# Challenge
Rewrite the material, from its first line down to and including the line that contains "ನಮ್ಮಲ್ಲಿಪ್ಪ", as a Markdown table with the columns No. and Line. Number each row and leave out blank lines.

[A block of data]

START

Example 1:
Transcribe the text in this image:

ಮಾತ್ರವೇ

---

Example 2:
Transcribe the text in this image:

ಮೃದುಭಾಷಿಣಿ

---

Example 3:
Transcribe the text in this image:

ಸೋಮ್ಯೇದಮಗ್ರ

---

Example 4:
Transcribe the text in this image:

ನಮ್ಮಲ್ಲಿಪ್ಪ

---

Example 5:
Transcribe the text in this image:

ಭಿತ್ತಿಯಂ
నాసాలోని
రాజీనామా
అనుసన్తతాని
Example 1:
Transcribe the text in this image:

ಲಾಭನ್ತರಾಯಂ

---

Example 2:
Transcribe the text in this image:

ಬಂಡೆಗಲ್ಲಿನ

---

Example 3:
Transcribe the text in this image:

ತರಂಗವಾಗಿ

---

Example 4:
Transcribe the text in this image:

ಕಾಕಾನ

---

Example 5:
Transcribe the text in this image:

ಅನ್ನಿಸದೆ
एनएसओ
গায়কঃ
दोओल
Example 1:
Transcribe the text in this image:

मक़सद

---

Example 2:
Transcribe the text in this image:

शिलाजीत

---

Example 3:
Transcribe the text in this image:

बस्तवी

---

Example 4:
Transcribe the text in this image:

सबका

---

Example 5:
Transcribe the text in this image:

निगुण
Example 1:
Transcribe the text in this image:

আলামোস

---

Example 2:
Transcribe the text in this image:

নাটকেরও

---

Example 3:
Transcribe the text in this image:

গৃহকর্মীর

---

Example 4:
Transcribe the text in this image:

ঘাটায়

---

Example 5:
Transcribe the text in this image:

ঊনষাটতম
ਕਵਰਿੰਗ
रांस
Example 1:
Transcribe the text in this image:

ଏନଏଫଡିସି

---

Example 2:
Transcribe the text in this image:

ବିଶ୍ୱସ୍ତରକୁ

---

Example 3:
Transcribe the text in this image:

END

# Exercise result
| No. | Line |
|---|---|
| 1 | Example 1: |
| 2 | Transcribe the text in this image: |
| 3 | ಮಾತ್ರವೇ |
| 4 | --- |
| 5 | Example 2: |
| 6 | Transcribe the text in this image: |
| 7 | ಮೃದುಭಾಷಿಣಿ |
| 8 | --- |
| 9 | Example 3: |
| 10 | Transcribe the text in this image: |
| 11 | ಸೋಮ್ಯೇದಮಗ್ರ |
| 12 | --- |
| 13 | Example 4: |
| 14 | Transcribe the text in this image: |
| 15 | ನಮ್ಮಲ್ಲಿಪ್ಪ |